Eine Bilanz, wie sie Forsythe 1995 in seinem „Solo“ zog

Um sich neu zu finden, geht Forsythes Blick zurück ins Jahr 1995 und auf sein „Solo“. Nicht nur die grauen Socken, die die Tänzer tragen (am Samstag sind es Brit Rotemund und Christopher Roman), erinnern an diese Bilanz der eigenen Bewegungsfindungen. Musik braucht es zwei Jahrzehnte später keine mehr. Auch was die Kostüme betrifft, beide treten in bequemen Trainingskleidern an, gibt das Wesentliche den Ton an.

Das Rauschen, das vor Beginn von „Catalogue (First Edition)“ den Raum füllt, verstirbt, als die beiden Tänzer, frontal dem Publikum zugewandt, ihre Hände heben und sich berühren. Von da an hat der Tanz allein das Sagen und man darf das Stück getrost als Katalog der Bewegungen verstehen, die Forsythes Schaffen ansammelte. Erst sind es nur Hände und Arme, die vor den Körpern agieren, die Pausen setzen, als ob sie Fragen stellten und auf Antworten des Gegenübers warteten.

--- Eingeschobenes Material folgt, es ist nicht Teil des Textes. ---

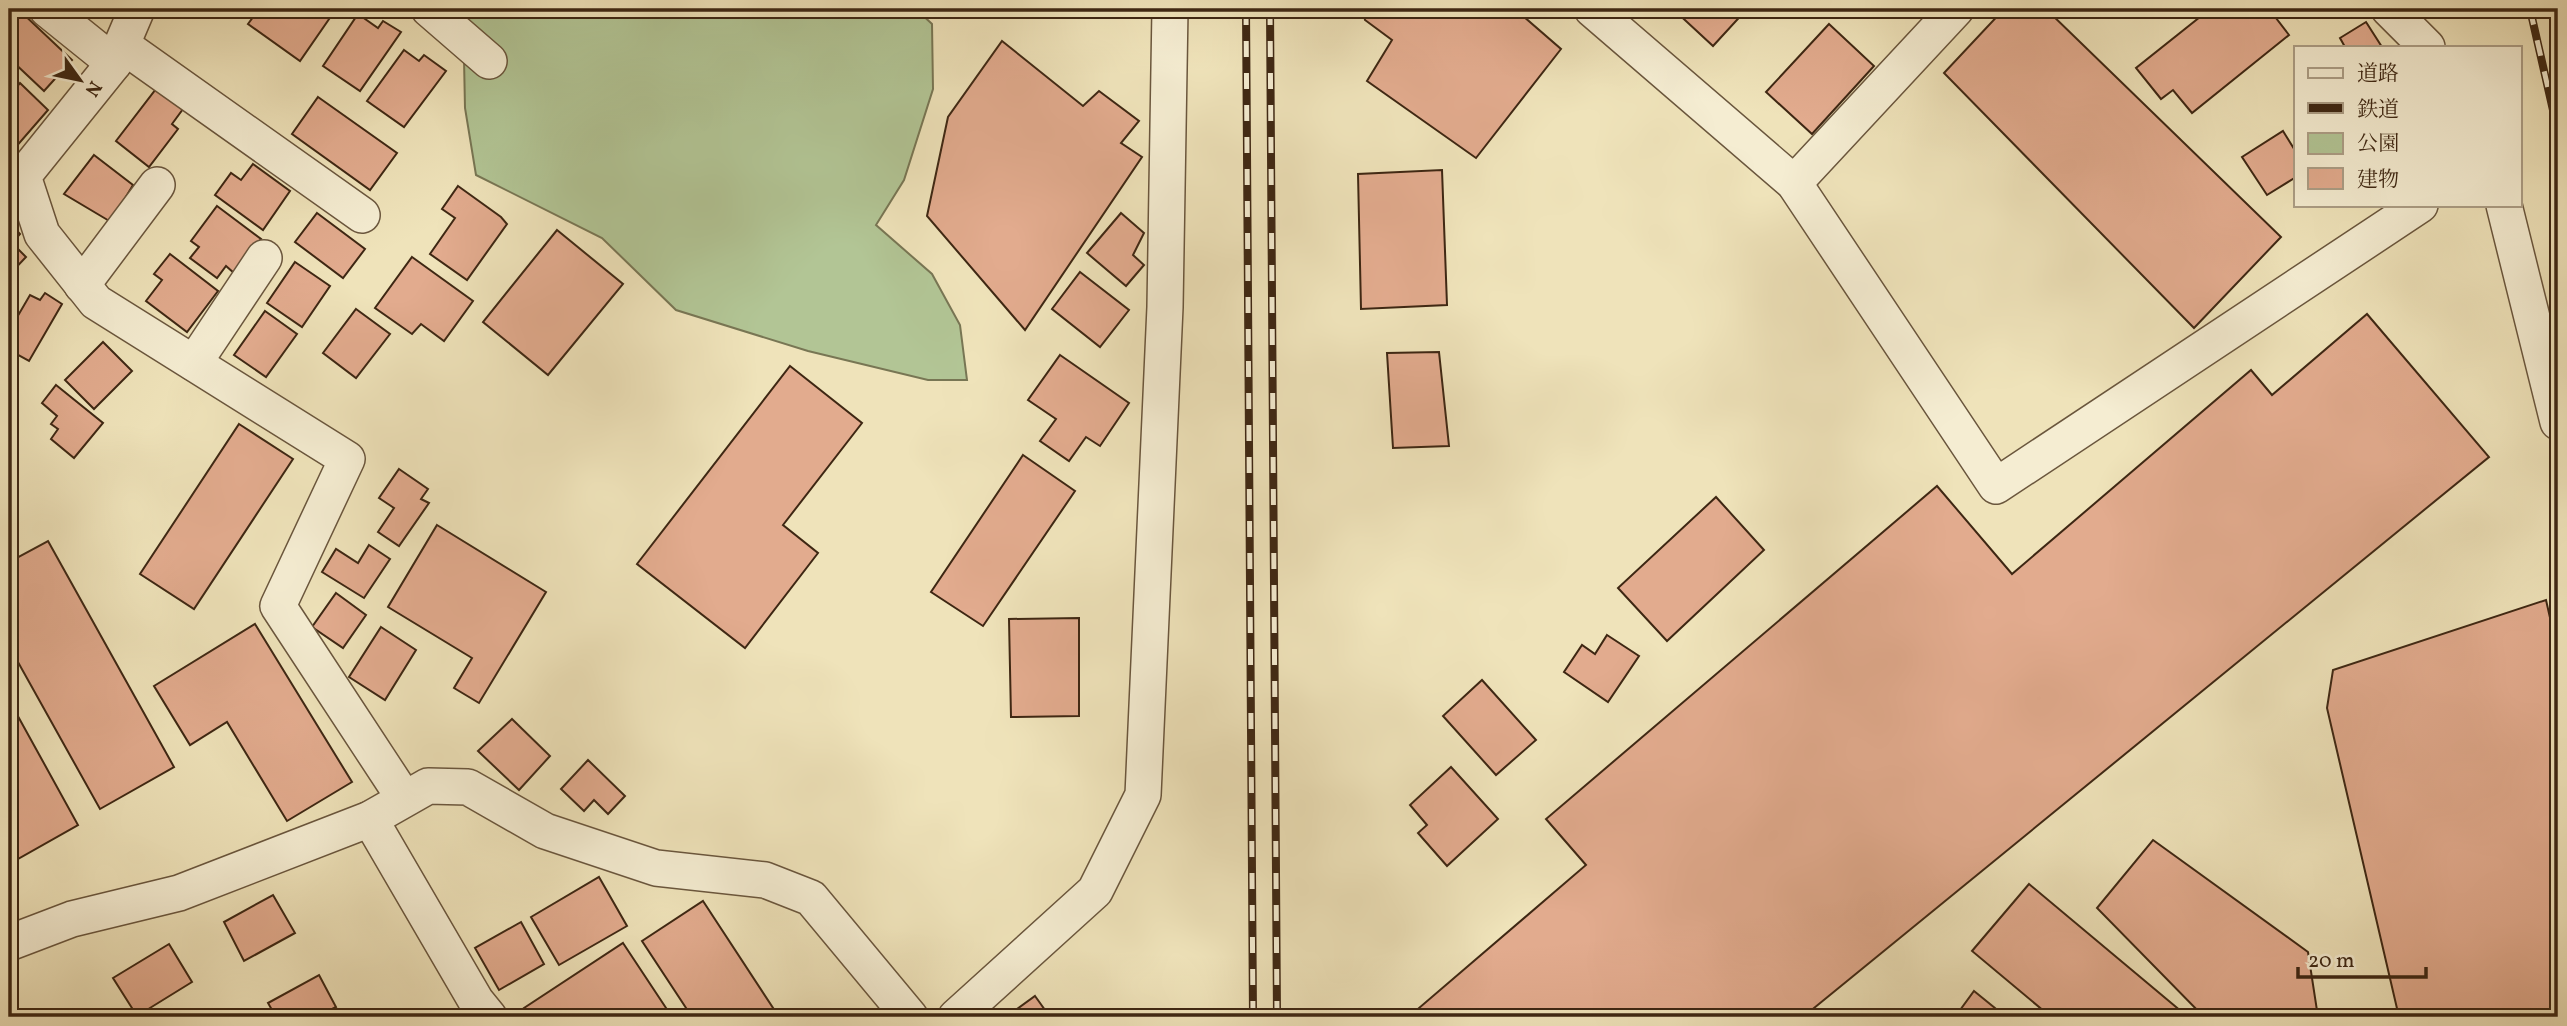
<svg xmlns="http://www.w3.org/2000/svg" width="2567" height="1026" viewBox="0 0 2567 1026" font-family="Vollkorn,'Noto Serif JP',serif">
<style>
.green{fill:#b2c595;stroke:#787654;stroke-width:2}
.building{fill:#e2ab8e;stroke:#3e2713;stroke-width:2}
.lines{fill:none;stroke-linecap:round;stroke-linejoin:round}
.minor-casing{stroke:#6a563d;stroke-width:38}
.minor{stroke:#f5edd2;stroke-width:35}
.rail-casing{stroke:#3e2713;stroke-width:8}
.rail{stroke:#f5edd2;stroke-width:5;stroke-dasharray:16;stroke-linecap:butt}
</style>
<rect width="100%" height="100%" fill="#efe3ba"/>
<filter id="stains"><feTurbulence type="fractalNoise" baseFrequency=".00286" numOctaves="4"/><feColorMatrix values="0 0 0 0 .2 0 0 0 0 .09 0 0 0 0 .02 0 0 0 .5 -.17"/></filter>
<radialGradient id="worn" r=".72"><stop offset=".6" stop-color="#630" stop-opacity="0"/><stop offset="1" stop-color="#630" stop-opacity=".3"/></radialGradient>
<polygon class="green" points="463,9 916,9 932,24 933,89 904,180 876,225 932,274 960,325 967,380 928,380 808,351 676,310 602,238 476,175 465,108"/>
<g class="building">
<polygon points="14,9 18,9 72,60 44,91 9,58 9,15"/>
<polygon points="259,9 336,9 300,61 248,24"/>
<polygon points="1363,9 1515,9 1561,49 1476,158 1367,81 1392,40 1365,20"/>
<polygon points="1673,9 1747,9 1713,46"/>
<polygon points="2004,9 2046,9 2281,237 2194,328 1944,73"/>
<polygon points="2210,9 2269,9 2289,35 2192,113 2173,90 2161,99 2136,68"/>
<polygon points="358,14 378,28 383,21 401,32 360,91 323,66"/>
<polygon points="2366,22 2382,47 2345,47 2340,38"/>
<polygon points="1829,24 1874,66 1812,134 1766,92"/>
<polygon points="1002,41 1083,106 1099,91 1139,121 1121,143 1142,157 1025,330 927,216 948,117"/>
<polygon points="404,50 419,61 424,55 446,71 404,127 367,101"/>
<polygon points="20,83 48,110 15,148 9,141 9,96"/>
<polygon points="156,89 183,109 172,124 178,129 149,167 116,141"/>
<polygon points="318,97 397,153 370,190 292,134"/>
<polygon points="2283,131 2296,152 2296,177 2267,195 2242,157"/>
<polygon points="94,155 133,185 111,222 64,194"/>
<polygon points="253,164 290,191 263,230 215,195 231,173 241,180"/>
<polygon points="1442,170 1447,305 1361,309 1358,174"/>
<polygon points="458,186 501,217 507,224 467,280 430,254 455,218 442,209"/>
<polygon points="217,206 261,239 234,273 226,266 217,278 190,258 199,247 191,241"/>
<polygon points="317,213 365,249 343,278 295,242"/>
<polygon points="1121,213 1144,233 1133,255 1144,265 1126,286 1087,253"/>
<polygon points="9,222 20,234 12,243 26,257 9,275"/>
<polygon points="557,230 623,284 548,375 483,322"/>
<polygon points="170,254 218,291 187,332 146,301 162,280 154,274"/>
<polygon points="412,257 473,301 444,341 421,324 412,334 375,308"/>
<polygon points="295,262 330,286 302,327 267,303"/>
<polygon points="1080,272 1129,310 1100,347 1052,309"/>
<polygon points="45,293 62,304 29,361 9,350 9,331 30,295 40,300"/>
<polygon points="356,309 390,334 356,378 323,353"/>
<polygon points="265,311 297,334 266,377 234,355"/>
<polygon points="2367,314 2489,457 1803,1017 1427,1017 1419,1008 1586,865 1546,819 1937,486 2012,574 2251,370 2272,395"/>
<polygon points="103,342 132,371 94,409 65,380"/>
<polygon points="1439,352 1449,446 1393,448 1387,353"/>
<polygon points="1060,355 1129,403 1100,446 1086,437 1069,461 1040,441 1056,419 1028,400"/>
<polygon points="790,366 862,423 783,525 818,553 745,648 637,564"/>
<polygon points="56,385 103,423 74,458 51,439 58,429 51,424 57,416 42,403"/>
<polygon points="239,424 293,459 194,609 140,574"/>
<polygon points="1023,455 1075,491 983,626 931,592"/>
<polygon points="399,469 428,489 421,499 429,503 399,546 378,532 394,508 379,498"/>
<polygon points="1716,497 1764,550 1667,641 1618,588"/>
<polygon points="437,525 546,592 479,703 454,688 472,658 388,607"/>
<polygon points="48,541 174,767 100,809 9,646 9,562"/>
<polygon points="369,545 390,559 364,598 322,572 336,549 358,563"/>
<polygon points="336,593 366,615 343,648 312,627"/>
<polygon points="2546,600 2558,653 2558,1017 2399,1017 2327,708 2333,670"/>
<polygon points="1079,618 1079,716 1011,717 1009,619"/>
<polygon points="255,624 352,782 287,821 227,722 190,745 154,686"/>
<polygon points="381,627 416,650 385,700 349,677"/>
<polygon points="1607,635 1639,656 1608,702 1564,672 1582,645 1595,654"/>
<polygon points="1482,680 1536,740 1496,775 1443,716"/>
<polygon points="9,700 78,825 9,864"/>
<polygon points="512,719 550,756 519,790 478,751"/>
<polygon points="588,760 625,796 608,814 594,800 584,811 561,789"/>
<polygon points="1451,767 1498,819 1447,866 1418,833 1427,825 1410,805"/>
<polygon points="2153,840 2308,952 2318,1017 2204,1017 2097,908"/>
<polygon points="599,877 627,926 559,965 531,917"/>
<polygon points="2029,884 2188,1017 2051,1017 1972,951"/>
<polygon points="273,895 295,933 244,961 224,922"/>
<polygon points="703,901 779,1017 692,1017 642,941"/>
<polygon points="521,922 544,964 499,990 475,948"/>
<polygon points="623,943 672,1017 530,1017 524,1008"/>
<polygon points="169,944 192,982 137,1016 113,978"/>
<polygon points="319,975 336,1007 317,1017 276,1017 268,1003"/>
<polygon points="1974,991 2006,1017 1955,1017"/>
<polygon points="1035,996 1050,1017 1006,1017"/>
</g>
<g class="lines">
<defs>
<g id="minor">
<polyline points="47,9 114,63"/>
<polyline points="137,9 114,63 23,176 42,234 96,302 347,459 278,606 404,798"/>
<polyline points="429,9 489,61"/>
<polyline points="1592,9 1794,183 1996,486 2420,205"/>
<polyline points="2389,9 2427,47"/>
<polyline points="122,45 362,215"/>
<polyline points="1794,183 1956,9"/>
<polyline points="2504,205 2558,422"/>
<polyline points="82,285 157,185"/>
<polyline points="194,363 264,258"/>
<polyline points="370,819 476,1001 489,1017"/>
<polyline points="9,943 72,919 179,893 370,819 428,786 468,787 545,831 656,868 765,880 811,898 910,1017"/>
<polyline points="956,1017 1095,891 1143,795 1165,307 1170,9"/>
</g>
</defs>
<use href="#minor" class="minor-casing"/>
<use href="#minor" class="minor"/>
<defs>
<g id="rail">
<polyline points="1246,9 1253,1017"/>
<polyline points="1270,9 1277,1017"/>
<polyline points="2530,9 2558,132"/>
</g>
</defs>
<use href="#rail" class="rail-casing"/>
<use href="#rail" class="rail"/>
</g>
<rect width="2567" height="1026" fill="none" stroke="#efe3ba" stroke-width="35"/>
<rect x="10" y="10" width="2546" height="1005" fill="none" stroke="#3e2713" stroke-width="3.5"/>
<rect x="18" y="18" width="2532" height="991" fill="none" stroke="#3e2713" stroke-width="2"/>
<rect x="2294" y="46" width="228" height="161" fill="#f5edd2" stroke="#ac9e86" stroke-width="2"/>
<rect x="2308" y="68" width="35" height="10" fill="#f5edd2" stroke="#ac9e86" stroke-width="2"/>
<text x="2357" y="80" font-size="21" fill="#3e2713">道路</text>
<rect x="2308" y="103" width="35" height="10" fill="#3e2713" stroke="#ac9e86" stroke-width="2"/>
<text x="2357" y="116" font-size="21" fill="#3e2713">鉄道</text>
<rect x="2308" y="133" width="35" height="21" fill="#b2c595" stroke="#ac9e86" stroke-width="2"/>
<text x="2357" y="150" font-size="21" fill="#3e2713">公園</text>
<rect x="2308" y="168" width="35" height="21" fill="#e2ab8e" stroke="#ac9e86" stroke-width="2"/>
<text x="2357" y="186" font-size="21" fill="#3e2713">建物</text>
<g transform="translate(80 80) rotate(123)" stroke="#f5edd2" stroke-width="5" paint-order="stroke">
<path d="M0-5L12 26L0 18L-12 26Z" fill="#3e2713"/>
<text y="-10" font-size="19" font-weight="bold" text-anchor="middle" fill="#3e2713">N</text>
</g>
<path d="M2298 967v10h128v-10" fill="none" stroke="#3e2713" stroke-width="3.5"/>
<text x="2308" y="967" font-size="21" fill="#3e2713" stroke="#f5edd2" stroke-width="5" paint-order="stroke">20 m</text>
<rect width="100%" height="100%" filter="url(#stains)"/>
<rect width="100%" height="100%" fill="url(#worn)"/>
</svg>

Doch schnell sind die Oberkörper, die Beine im Spiel, nimmt der Tanz an Fahrt auf, ohne den Ort zu wechseln. In Wellen, wie man es von Forsythe gewohnt ist, läuft der Tanz durch die beiden Körper, dreht, verbiegt sie. Weil das nie virtuos, sondern analytisch und aus dem Dialog heraus gedacht ist, ist das Tun der beiden Tänzer von einer solchen Konzentration, dass man als Zuschauer Bewegung fast nachempfindet. Zu spüren ist dann, wie Forsythe Denken und Erkenntnis zum Vorgang macht, der mit Neugierde zu tun hat – sowie mit innerer und äußerer Mobilität.

Sind die Alten die eigentlich jungen?

So kann es aussehen, wenn zum Tanzen der ganze Mensch dazukommt. Um emotionale Tiefe, geistige Beweglichkeit geht es auch im zweiten Teil des Abends, wenn sich in „7 Dialogues“ das Dance-On-Ensemble in kurzen, mit verschiedenen Choreografen erarbeiteten Stücken vorstellt, sehr schräg und eigenwillig begleitet von Matteo Fargion am Flügel.

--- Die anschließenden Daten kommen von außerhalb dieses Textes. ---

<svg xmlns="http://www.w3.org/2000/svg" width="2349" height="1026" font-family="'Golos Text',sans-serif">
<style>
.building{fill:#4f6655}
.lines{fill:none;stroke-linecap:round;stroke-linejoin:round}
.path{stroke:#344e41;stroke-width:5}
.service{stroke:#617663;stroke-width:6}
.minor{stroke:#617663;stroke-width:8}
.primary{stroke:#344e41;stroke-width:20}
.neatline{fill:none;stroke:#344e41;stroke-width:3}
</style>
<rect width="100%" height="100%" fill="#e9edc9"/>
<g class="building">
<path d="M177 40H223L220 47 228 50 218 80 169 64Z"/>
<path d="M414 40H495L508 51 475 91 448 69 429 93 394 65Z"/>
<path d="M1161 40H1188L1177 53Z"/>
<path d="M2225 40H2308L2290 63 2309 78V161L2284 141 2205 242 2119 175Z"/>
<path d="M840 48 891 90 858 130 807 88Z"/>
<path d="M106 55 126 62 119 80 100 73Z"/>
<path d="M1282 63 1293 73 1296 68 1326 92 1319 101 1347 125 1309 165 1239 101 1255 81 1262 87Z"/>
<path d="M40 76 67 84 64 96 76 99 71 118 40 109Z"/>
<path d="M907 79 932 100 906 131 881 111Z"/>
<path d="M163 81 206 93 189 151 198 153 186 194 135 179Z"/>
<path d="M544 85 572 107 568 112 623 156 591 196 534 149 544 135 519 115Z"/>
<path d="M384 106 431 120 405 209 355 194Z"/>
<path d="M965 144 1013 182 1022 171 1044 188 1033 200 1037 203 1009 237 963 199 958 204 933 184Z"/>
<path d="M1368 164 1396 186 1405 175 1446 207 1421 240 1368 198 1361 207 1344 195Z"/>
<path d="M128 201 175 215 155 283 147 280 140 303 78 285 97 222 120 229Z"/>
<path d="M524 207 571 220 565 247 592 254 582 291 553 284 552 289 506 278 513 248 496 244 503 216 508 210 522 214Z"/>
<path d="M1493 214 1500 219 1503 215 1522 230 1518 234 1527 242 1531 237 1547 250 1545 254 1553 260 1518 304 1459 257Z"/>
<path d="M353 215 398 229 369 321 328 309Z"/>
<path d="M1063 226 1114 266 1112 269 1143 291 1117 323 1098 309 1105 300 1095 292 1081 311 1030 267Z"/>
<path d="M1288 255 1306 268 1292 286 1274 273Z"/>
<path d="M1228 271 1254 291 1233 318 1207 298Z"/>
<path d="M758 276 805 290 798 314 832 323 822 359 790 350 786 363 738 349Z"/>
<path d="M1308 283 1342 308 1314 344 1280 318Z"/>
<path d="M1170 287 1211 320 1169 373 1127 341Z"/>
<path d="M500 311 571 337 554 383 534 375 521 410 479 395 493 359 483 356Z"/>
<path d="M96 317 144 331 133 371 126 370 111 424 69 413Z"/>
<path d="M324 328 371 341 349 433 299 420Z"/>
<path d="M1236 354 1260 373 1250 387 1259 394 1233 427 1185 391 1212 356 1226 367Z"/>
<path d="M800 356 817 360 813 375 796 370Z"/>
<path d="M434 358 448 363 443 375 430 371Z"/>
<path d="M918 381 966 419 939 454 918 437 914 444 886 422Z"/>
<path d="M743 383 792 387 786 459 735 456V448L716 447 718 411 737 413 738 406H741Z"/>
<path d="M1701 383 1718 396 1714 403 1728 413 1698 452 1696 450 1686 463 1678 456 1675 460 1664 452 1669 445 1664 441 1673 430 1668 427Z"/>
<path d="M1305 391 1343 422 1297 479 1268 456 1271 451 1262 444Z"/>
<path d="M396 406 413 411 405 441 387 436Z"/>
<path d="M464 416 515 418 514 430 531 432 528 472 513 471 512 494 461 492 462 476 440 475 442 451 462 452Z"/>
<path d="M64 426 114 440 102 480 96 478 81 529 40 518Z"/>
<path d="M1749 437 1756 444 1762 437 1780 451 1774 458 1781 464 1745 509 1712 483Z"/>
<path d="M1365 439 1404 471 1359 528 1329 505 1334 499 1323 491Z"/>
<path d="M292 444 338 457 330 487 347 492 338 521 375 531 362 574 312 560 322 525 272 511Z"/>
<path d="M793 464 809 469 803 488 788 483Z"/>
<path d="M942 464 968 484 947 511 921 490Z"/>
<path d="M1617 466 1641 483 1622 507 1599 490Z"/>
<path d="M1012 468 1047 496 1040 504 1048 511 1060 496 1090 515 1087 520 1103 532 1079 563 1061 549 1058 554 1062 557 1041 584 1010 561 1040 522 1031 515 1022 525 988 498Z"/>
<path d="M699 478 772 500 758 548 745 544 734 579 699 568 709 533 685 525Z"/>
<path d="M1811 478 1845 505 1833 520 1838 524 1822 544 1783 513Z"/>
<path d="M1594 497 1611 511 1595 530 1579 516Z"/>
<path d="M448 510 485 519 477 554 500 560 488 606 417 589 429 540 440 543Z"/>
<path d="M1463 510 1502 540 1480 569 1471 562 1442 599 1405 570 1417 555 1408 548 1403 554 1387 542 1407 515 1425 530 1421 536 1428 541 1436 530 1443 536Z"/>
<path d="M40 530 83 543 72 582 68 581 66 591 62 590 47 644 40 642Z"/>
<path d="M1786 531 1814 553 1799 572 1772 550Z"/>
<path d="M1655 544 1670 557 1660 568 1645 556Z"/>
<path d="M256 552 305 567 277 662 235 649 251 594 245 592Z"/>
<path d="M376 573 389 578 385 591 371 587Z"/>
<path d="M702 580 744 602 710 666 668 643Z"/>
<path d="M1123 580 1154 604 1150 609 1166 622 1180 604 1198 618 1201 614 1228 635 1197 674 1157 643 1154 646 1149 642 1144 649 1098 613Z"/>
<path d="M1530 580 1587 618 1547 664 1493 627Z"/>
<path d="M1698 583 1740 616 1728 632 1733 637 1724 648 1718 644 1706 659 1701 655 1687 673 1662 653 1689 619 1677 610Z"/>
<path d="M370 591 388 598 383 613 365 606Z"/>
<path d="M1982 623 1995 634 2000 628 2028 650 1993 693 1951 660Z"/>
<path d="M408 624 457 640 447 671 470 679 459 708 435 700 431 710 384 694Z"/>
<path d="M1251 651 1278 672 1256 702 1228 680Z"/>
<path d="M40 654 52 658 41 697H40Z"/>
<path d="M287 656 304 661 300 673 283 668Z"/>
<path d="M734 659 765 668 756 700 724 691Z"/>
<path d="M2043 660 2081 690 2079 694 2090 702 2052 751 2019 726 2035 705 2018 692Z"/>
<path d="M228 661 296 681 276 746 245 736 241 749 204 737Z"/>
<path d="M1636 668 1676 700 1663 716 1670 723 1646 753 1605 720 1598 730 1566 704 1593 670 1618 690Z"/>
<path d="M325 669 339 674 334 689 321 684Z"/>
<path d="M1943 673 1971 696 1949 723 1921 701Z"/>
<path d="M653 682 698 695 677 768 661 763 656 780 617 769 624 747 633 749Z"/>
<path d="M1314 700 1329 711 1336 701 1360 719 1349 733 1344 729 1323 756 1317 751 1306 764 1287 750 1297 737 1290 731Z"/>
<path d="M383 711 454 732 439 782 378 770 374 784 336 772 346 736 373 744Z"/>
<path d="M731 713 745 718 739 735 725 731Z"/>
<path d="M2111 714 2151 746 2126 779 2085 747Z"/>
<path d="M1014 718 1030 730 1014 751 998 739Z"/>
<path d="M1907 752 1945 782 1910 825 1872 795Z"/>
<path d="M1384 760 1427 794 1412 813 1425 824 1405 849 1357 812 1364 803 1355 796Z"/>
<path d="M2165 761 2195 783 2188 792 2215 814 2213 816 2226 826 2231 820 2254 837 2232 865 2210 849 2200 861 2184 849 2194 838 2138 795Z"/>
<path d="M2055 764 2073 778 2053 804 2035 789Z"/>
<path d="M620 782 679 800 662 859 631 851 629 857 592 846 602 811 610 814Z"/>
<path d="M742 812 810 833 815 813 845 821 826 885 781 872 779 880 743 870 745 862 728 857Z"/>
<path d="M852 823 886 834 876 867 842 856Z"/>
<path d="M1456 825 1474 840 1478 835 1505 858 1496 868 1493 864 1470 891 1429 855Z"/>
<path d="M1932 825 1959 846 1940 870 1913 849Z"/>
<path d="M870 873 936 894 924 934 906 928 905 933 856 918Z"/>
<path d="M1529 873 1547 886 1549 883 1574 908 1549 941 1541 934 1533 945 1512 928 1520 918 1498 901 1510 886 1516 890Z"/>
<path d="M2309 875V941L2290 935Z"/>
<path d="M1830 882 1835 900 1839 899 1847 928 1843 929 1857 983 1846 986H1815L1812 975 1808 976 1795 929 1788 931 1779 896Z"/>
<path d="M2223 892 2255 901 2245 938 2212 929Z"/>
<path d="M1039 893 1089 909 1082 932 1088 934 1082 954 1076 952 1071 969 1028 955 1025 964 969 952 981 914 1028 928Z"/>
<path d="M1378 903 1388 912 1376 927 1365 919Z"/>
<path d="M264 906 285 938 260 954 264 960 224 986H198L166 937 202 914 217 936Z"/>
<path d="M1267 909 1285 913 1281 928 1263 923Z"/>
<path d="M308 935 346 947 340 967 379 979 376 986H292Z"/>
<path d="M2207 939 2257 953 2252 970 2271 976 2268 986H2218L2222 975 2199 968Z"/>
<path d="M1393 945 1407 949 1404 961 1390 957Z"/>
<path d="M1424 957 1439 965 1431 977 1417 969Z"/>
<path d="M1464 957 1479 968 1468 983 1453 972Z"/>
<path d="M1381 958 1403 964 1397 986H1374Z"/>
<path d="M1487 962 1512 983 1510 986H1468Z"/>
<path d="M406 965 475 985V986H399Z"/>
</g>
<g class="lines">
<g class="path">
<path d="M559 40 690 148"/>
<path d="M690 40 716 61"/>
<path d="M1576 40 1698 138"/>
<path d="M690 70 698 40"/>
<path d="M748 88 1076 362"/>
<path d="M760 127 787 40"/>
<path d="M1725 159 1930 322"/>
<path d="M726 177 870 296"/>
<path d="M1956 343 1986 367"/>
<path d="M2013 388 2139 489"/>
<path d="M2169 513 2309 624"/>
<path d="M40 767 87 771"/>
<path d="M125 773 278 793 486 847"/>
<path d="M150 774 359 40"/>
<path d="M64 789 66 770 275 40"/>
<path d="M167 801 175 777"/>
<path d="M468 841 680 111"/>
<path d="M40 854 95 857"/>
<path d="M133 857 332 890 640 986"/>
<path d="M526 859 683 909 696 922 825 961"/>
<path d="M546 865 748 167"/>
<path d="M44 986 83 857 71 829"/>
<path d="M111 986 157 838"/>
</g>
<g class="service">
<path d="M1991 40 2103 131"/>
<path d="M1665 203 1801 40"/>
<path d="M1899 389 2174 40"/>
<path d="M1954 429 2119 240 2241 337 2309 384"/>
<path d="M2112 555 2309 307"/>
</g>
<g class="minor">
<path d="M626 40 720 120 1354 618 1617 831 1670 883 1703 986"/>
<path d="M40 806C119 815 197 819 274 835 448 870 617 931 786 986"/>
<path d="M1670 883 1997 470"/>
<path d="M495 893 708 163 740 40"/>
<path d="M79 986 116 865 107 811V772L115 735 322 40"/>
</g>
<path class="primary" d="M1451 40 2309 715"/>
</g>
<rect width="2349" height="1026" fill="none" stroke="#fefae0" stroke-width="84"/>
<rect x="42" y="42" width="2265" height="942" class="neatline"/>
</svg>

Sind die Alten die eigentlich jungen? Es scheint so, wenn Jone San Martin Zettelchen mit Fragen aus der engen Hose kramt („Welche Warnung hast du schon ignoriert?“) und zu Grenzüberschreitungen ermuntert. Wenn Amancio Gonzalez im dunklen Ganzkörperanzug das Leben zum gestenreichen Mini-Drama formt und polyglott andeutet, das Verständnis eine schwierige Sache ist - bevor er aufgibt und uns einfach „Ein schönes Leben noch!“ wünscht. Wenn Ami Shulman in fließendem Tanz andeutet, dass Einzigartigkeit auch mit Reife zu tun hat. Wenn Christohper Roman als blondierter Exzentriker den eigenen Tod zur Witznummer macht. Wenn Brit Rotemund jungen Tanz als etwas entlarvt, das wie in einem interaktiven Spiel aus dem Boden herauskommt und den Körper, nicht aber den Kopf bewegt. Wenn Ty Boomershine den weisen Mann gibt, der Gesten wie Orakelsprüche in die Waagschale wirft.

So ist es, dank toller Darsteller, überraschend unterhaltsam, wenn Herz und Hirn in Bewegung sind – und nicht nur Muskeln.